- **BRANO PROPOSTO**:

▼

Il Vangelo di oggi si apre con una constatazione significativa: “il popolo era in attesa”.
È facile da immaginare di che cosa: lo schiavo si aspettava la libertà, il povero una nuova condizione di vita, il bracciante sfruttato si attendeva giustizia, il malato la guarigione, la donna umiliata e violentata il recupero della dignità. Tutti aspiravano a un mondo nuovo, speravano che fra gli uomini sparissero gli abusi, le prevaricazioni, i soprusi e si instaurassero rapporti di pace.
Era soprattutto nel campo religioso che il popolo coltivava l’attesa, forse nemmeno del tutto cosciente, di un cambiamento.

▲

- **ESERCIZIO**: Trascrivi parola per parola tutto il tratto del brano sul Vangelo che va da “Il Vangelo di” fino a “rapporti di pace.”.

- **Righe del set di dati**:
▼

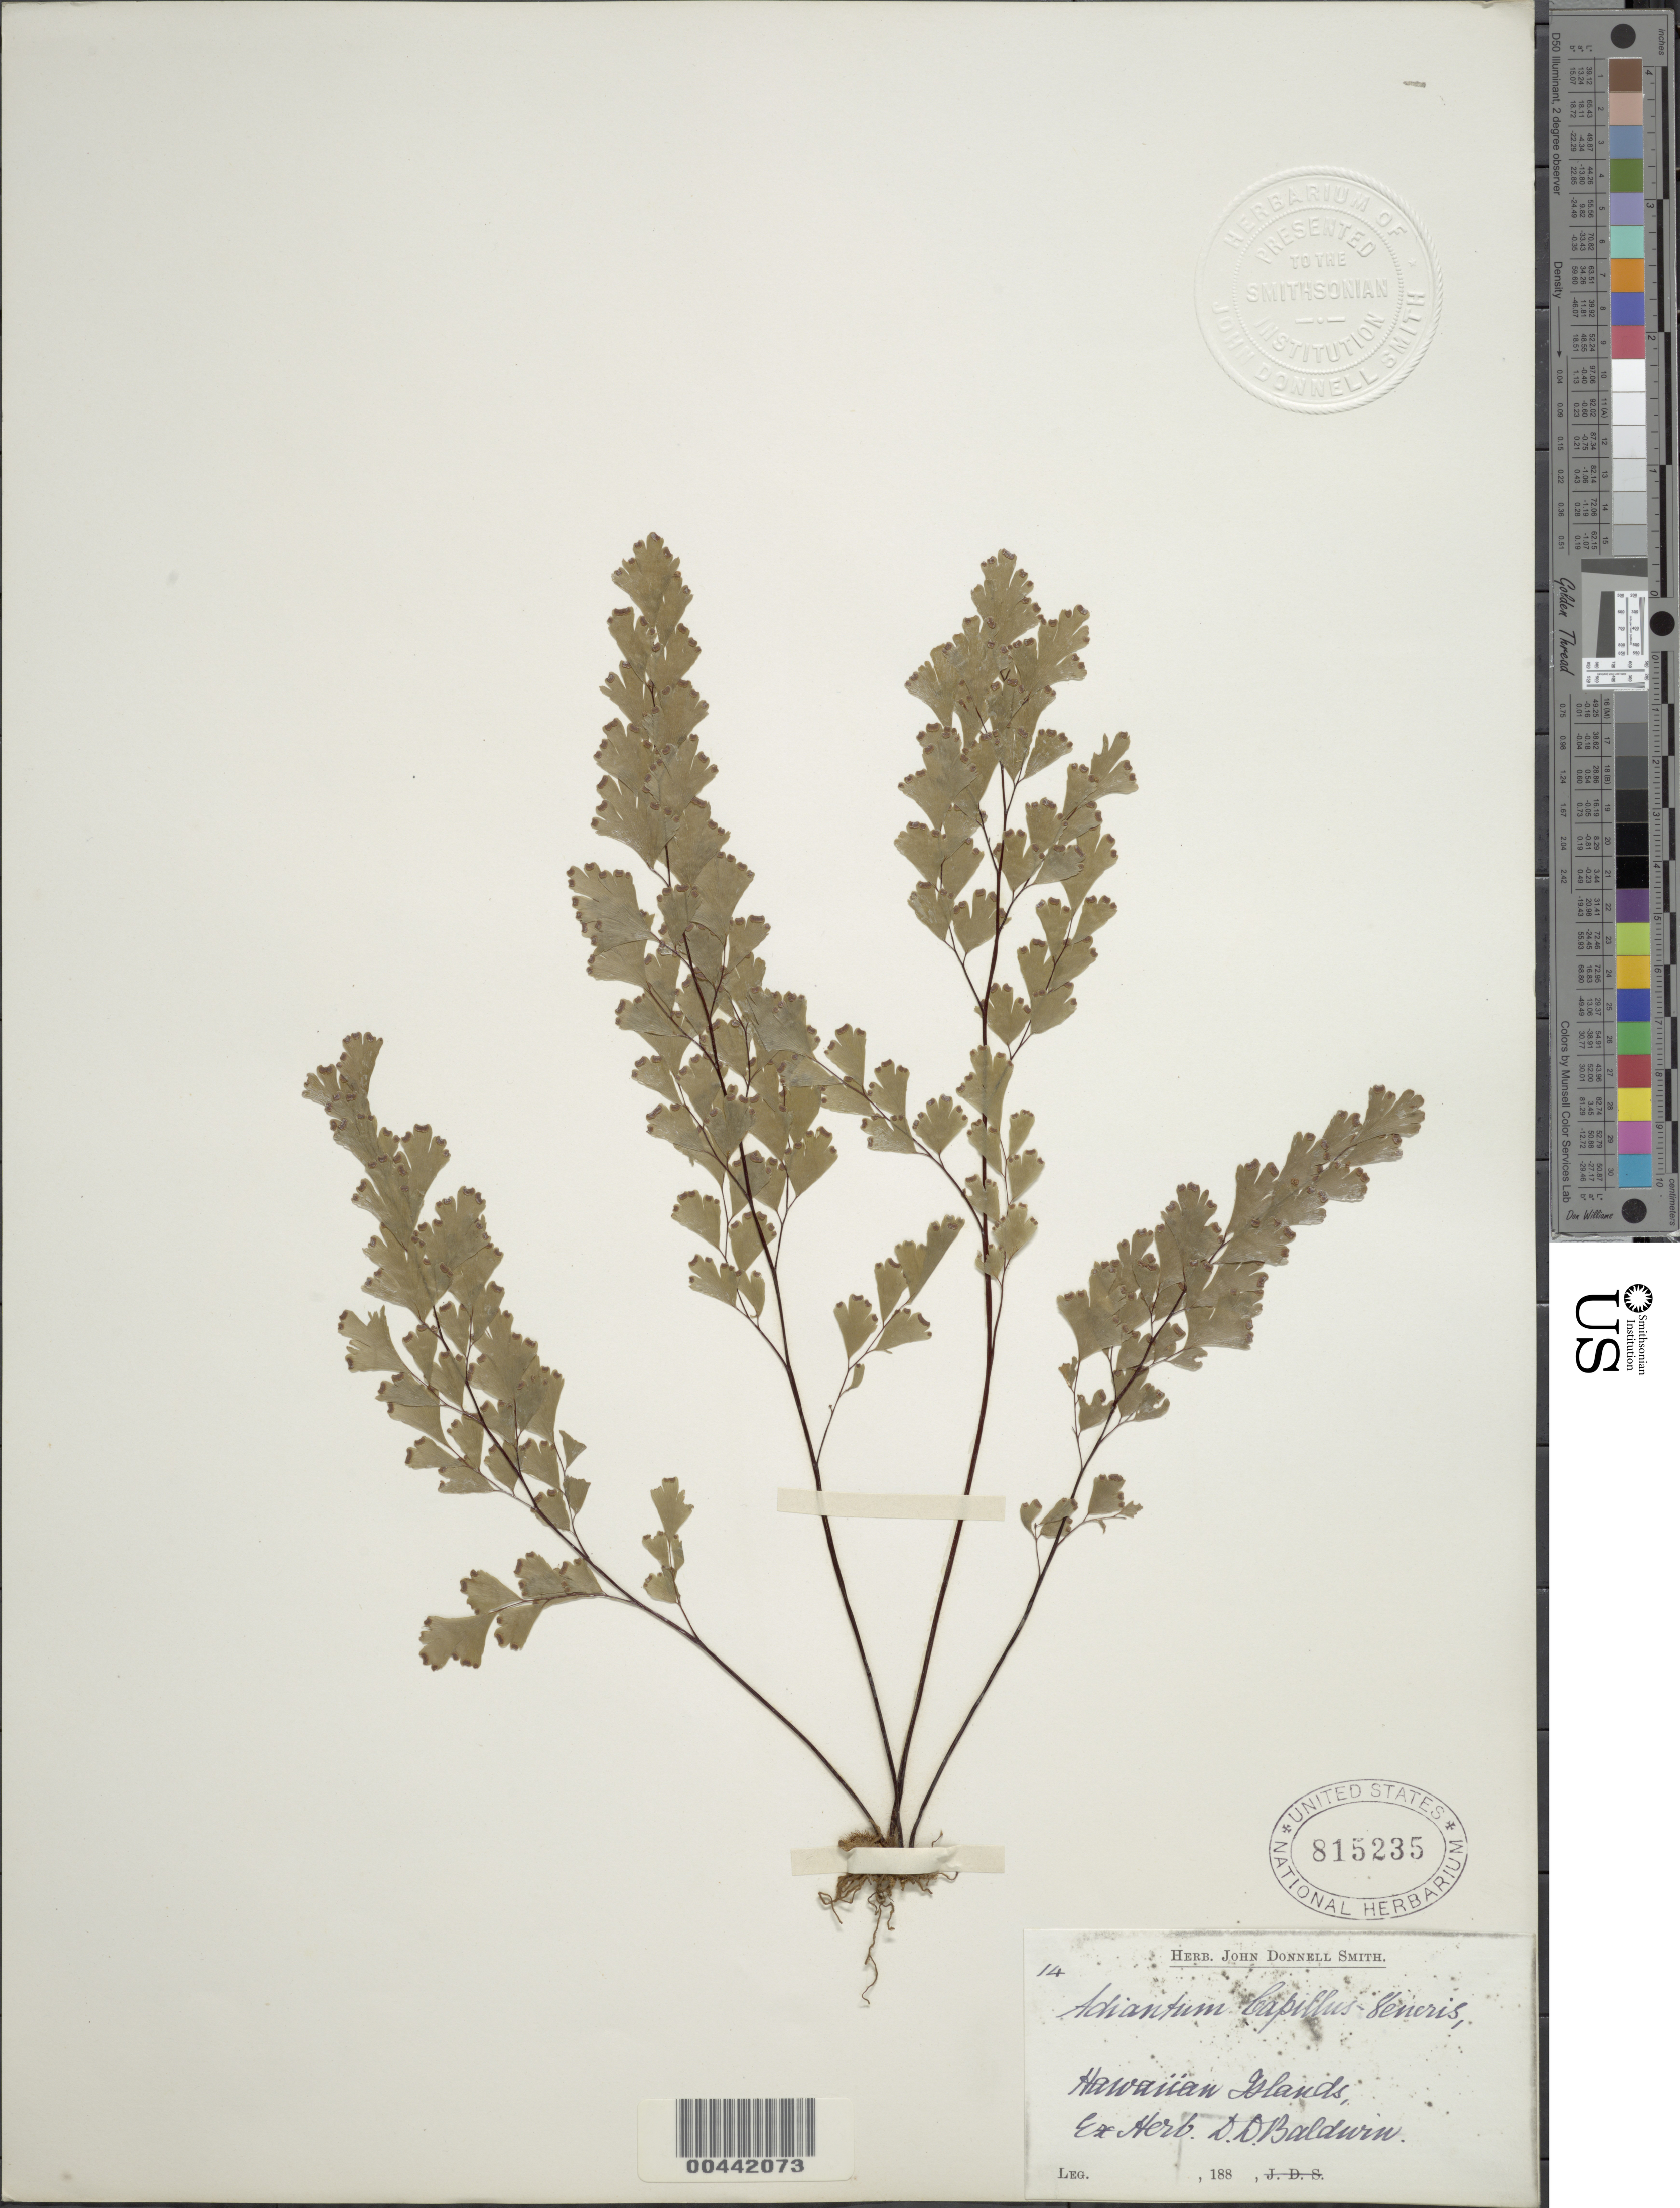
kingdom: Plantae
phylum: Tracheophyta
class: Polypodiopsida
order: Polypodiales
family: Pteridaceae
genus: Adiantum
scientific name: Adiantum capillus-veneris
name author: L.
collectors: D. Baldwin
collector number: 14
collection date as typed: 188-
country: United States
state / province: Hawaii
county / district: Hawaii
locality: Hawaiian Islands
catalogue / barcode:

▲

- **SOLUZIONE**:
Il Vangelo di oggi si apre con una constatazione significativa: “il popolo era in attesa”.
È facile da immaginare di che cosa: lo schiavo si aspettava la libertà, il povero una nuova condizione di vita, il bracciante sfruttato si attendeva giustizia, il malato la guarigione, la donna umiliata e violentata il recupero della dignità. Tutti aspiravano a un mondo nuovo, speravano che fra gli uomini sparissero gli abusi, le prevaricazioni, i soprusi e si instaurassero rapporti di pace.